## Exercise text

- Opening Delimiter -

The problem with the prizes is that they give them out too often. There just aren't enough really distinguished people to give out the prize to someone worthy every single year. They should give them out every four years so the quality of the recipients would go up and it would be less of a tenure and money machine.
The 2014 Nobel Peace Prize goes to Hillary Clinton for her selfless efforts to promote peace while flying a zillion miles around the globe, foregoing sleep and time alone with her precious family.
They should give her the prizes for Literature, Peace, and Economics.
Also, if you look at the list of winners, a shitload of them were clearly selected for political reasons. I think maybe 8-10 would be generally accepted as great authors on the merits of their work, versus their politics or identity group.
No fucking Samuel Clemens, either.
Rigberta Menchu winning ended any credibility the award had for me. And in fairness Twain died in 1910 so they only had 8 chances to give him one. They don't give it out posthumously.

- Closing Delimiter -

## Records
- Opening Delimiter -

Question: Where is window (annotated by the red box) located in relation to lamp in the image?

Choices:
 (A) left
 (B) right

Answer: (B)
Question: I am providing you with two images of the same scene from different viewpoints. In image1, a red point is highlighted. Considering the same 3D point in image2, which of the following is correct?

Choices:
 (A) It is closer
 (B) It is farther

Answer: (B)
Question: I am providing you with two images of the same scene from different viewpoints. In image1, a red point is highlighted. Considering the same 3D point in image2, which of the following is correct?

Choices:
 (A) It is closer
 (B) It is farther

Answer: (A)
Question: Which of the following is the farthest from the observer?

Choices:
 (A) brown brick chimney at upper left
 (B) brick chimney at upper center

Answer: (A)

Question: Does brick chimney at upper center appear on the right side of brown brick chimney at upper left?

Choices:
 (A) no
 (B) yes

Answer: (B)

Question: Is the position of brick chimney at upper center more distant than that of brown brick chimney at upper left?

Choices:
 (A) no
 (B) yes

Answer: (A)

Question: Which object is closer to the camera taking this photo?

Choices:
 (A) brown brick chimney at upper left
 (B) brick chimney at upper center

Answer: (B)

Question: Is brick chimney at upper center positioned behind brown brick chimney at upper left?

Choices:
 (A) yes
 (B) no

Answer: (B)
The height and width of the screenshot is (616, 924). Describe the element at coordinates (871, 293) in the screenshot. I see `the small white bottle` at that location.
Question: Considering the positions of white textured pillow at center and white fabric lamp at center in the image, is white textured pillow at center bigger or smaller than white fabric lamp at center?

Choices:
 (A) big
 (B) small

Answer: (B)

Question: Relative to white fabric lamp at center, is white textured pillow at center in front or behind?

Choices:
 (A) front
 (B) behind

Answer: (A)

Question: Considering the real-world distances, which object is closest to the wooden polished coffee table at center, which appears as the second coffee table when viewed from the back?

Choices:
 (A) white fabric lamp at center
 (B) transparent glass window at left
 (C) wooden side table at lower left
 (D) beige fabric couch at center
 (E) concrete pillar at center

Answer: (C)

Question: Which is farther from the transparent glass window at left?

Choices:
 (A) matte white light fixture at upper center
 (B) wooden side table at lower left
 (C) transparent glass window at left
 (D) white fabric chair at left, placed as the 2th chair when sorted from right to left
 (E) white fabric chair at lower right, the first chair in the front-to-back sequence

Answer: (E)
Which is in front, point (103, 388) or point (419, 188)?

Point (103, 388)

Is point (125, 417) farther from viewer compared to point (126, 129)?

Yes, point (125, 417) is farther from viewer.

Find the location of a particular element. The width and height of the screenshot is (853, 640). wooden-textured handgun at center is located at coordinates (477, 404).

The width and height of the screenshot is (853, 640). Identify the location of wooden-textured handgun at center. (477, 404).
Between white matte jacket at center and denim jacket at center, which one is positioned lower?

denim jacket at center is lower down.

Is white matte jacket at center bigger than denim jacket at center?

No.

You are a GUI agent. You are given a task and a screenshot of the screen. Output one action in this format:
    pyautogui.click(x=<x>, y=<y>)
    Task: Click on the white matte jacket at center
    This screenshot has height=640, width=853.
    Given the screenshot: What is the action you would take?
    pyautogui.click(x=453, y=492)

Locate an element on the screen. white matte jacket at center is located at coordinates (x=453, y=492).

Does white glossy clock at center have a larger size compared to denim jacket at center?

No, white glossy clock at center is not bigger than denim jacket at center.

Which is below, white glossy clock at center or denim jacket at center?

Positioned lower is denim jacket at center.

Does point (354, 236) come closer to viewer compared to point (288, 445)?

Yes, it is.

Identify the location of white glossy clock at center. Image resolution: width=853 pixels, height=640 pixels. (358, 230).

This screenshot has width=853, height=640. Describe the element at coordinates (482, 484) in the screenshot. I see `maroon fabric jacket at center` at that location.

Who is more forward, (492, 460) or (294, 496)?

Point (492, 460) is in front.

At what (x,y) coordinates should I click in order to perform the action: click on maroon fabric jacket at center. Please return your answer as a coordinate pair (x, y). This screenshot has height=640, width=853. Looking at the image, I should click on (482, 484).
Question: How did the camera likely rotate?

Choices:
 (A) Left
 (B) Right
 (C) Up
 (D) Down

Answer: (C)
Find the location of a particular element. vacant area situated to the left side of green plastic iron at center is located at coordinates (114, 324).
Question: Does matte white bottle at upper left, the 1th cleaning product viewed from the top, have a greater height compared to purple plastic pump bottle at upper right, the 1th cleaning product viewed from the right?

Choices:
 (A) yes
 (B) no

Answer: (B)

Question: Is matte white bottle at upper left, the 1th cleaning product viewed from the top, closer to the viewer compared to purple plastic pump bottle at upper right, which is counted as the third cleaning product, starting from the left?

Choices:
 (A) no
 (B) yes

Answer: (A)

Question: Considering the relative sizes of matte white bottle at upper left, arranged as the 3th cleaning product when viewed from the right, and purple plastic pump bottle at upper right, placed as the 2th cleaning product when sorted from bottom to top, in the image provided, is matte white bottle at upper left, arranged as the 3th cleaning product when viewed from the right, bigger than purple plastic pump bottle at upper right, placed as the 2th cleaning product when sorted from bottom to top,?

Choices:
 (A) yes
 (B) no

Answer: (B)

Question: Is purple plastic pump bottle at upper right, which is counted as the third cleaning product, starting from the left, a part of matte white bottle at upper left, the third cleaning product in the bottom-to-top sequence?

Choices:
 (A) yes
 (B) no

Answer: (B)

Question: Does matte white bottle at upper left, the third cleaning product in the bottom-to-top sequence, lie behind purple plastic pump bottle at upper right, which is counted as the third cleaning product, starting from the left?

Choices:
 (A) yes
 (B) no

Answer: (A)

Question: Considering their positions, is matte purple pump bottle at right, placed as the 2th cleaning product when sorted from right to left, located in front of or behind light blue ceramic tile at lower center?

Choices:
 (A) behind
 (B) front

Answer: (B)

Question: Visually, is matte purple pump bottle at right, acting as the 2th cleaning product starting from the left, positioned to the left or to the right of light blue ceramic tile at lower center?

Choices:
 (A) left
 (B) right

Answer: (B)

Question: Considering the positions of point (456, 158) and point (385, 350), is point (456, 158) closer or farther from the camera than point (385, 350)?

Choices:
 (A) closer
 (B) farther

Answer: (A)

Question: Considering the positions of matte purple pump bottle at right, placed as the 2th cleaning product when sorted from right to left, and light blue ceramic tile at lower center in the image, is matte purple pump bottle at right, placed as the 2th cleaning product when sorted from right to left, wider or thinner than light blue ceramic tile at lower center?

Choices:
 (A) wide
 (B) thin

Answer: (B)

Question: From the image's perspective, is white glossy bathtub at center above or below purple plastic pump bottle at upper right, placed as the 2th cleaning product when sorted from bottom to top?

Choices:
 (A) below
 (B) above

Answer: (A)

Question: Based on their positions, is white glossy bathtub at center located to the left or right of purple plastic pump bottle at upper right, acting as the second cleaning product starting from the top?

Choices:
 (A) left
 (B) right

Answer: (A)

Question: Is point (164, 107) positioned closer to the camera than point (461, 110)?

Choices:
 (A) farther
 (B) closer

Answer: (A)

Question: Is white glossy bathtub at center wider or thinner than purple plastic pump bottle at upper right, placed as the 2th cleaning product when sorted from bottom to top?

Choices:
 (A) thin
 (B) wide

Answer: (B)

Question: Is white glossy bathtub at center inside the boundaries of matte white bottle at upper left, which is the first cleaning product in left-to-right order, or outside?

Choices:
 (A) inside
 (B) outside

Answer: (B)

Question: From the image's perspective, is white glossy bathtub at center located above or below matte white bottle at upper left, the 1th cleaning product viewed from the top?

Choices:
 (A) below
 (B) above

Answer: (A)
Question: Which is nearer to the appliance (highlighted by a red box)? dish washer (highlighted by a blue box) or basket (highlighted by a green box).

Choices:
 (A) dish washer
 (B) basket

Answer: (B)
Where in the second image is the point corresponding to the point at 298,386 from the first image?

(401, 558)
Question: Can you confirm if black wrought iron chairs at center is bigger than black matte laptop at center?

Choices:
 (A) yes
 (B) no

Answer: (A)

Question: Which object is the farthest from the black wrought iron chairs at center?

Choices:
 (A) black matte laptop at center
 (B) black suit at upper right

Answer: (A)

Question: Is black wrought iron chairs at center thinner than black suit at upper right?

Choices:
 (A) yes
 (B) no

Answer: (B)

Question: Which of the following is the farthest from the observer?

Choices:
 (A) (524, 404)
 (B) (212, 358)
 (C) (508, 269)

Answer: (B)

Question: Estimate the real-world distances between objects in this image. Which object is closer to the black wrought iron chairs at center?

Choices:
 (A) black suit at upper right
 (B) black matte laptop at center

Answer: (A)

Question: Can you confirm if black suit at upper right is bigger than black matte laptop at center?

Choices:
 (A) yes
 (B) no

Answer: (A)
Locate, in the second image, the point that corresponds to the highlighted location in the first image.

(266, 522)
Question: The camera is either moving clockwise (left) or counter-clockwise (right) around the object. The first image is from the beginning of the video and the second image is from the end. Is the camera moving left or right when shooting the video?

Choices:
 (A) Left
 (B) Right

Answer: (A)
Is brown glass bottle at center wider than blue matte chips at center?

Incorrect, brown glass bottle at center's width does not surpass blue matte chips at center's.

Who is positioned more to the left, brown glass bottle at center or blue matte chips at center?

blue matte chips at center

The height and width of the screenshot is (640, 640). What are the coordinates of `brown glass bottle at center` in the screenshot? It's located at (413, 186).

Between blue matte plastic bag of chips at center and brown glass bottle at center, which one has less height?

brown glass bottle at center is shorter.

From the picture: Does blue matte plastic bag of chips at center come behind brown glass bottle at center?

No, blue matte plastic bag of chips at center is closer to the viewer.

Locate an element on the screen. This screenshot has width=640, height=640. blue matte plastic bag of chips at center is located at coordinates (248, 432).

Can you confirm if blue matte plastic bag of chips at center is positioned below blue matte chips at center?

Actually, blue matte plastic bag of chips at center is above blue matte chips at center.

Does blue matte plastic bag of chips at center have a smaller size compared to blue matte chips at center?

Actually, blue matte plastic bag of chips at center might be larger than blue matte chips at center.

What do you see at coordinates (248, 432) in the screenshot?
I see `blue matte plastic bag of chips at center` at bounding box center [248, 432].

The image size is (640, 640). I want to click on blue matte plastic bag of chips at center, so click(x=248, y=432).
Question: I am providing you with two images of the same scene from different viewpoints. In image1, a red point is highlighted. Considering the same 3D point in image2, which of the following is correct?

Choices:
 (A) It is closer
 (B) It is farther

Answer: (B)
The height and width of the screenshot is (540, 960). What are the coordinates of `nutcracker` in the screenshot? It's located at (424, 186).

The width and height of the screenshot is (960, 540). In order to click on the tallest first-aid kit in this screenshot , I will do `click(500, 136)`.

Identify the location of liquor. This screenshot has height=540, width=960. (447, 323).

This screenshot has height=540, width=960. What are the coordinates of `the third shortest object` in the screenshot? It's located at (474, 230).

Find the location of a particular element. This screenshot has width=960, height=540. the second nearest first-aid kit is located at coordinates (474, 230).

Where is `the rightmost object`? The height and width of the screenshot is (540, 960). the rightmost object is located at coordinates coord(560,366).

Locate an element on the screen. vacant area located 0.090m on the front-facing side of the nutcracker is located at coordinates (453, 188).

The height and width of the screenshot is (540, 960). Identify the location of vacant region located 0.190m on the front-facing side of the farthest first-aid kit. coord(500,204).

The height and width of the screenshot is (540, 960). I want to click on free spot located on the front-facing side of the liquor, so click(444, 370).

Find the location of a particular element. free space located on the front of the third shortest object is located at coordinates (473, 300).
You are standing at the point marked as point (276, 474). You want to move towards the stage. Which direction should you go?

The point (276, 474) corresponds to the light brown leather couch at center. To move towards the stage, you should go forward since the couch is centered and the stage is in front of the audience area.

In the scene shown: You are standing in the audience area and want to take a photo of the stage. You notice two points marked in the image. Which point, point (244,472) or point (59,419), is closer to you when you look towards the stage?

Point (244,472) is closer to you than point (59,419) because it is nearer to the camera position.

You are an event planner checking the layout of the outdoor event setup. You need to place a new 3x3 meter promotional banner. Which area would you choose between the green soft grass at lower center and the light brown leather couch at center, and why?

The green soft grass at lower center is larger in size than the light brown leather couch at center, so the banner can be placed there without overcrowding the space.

- Closing Delimiter -

## Tasks for this exercise
1. In the comments on the Nobel prizes, how often does the first comment say the prizes should be given out?
2. Retype the part of the comments on the Nobel prizes that starts at "They should give her" and ends at "or identity group.".

## Answers to the tasks
1. Every four years.

2.
They should give her the prizes for Literature, Peace, and Economics.
Also, if you look at the list of winners, a shitload of them were clearly selected for political reasons. I think maybe 8-10 would be generally accepted as great authors on the merits of their work, versus their politics or identity group.